Rafaela Santa Cruz has dedicated her life to improving access to education.
There was never a doubt in Rafaela Santa Cruz's mind about her direction in life — she always knew it was her destiny to teach.
The director of the San Diego State University/Claremont Graduate University Joint Ph.D. Program in Education spent her formative years working hard in the classroom and translating that knowledge into a passion for education. Despite excelling in math and science, Santa Cruz knew that pursuing a career in education was her goal.
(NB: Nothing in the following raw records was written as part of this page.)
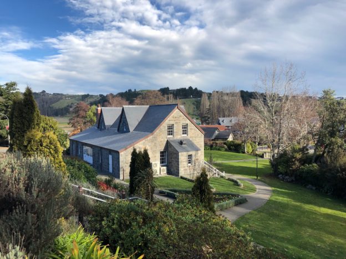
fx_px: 280
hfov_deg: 63.4
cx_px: 173
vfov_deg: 49.7
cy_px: 130
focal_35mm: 28
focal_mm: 3.99
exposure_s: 1/787
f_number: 1.8
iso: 20
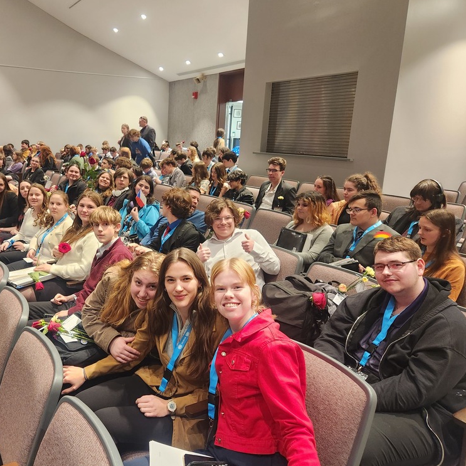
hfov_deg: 55.8
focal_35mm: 28
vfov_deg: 57.3
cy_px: 233
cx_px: 147
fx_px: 426
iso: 800
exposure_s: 1/60
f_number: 1.8
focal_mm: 5.4
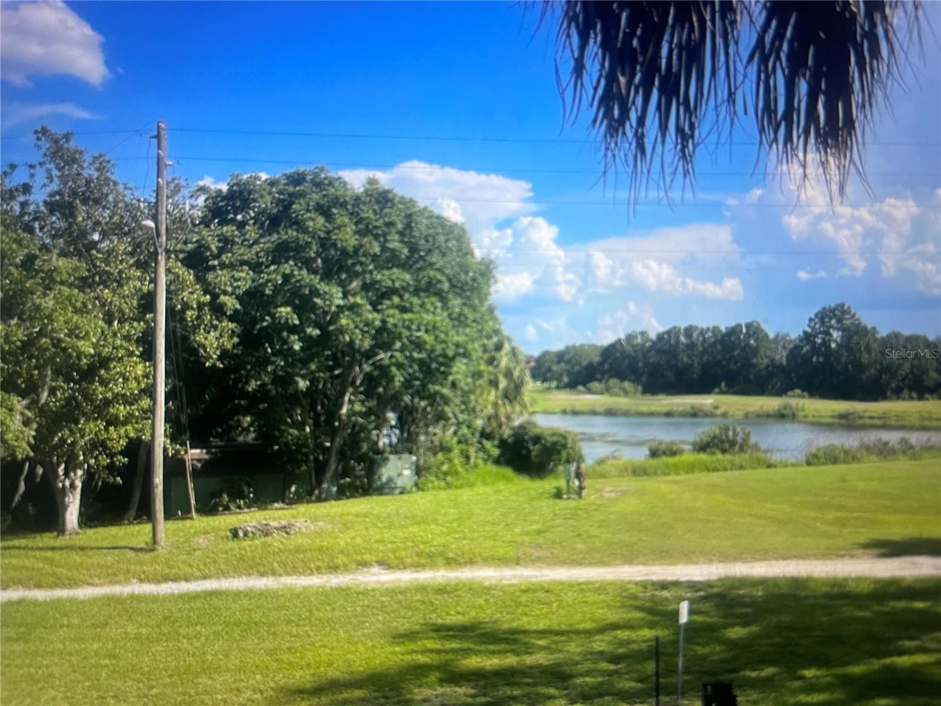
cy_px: 353
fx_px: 680
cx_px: 470
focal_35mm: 25
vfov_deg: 54.9
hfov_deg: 69.4
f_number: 1.6
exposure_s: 1/60
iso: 160
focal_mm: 5.1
"Teaching is a role I've always enjoyed in life," she said. One of eight children, Santa Cruz spent her youth educating her younger siblings. "For as long as I can remember I've been passionate about teaching — it was a love I developed early in life."
A natural educator
Santa Cruz grew up in Tucson, Arizona where she attended the University of Arizona and received a degree in mathematics. After graduation, she received a fellowship for a master's program in special education at the University of Southern California and she later returned to teach at Tucson High School.
"My whole career has been in
education, so seeing people invest
and immerse themselves in education
has been an amazing thing to witness."
She received her doctorate in educational administration from the University of Arizona in 1979, and was hired as a senior research analyst for an externally funded project at SDSU. The following year she was hired as a faculty member in the Secondary Education Department.
Leading the future
Santa Cruz has instructed on methods of teaching mathematics for elementary, secondary and Spanish bilingual students, educational psychology for secondary students and statistics and research methods for doctoral students.
"The focus of my research and professional growth activities has been to seek solutions to the achievement gap of Latino students, particularly in mathematics," she said.
She is also the director of San Diego Mathematics Project, a leadership staff development program for teachers of mathematics, as well as the Mathematics/Science Teacher Initiative, a program to credential more mathematics and science teachers at SDSU.
Her efforts were recently recognized by the U-T San Diego, where she was selected as a 2014 Latino Champion. The annual awards were created to highlight the strengths of the vibrant local Latino community.
Santa Cruz and her students are dedicated to improving access to education for students. She also stresses the importance of properly educating instructors so that they are able to teach to the best of their abilities.
"We are always working with teachers to help improve their craft to subsequently improve student achievement," she said.
As the leader of the joint doctoral program, Santa Cruz has a multitude of responsibilities.
She oversees student recruitment and advising, schedules courses, manages the program budget, teaches classes and acts as a liaison between SDSU and the Clairemont Graduate University.
Her favorite thing about her title is being able to see students develop and excel in their studies.
"We want students to develop as scholars, so to see them grow in leadership is very rewarding," Santa Cruz said. "My whole career has been in education, so seeing people invest and immerse themselves in education has been an amazing thing to witness."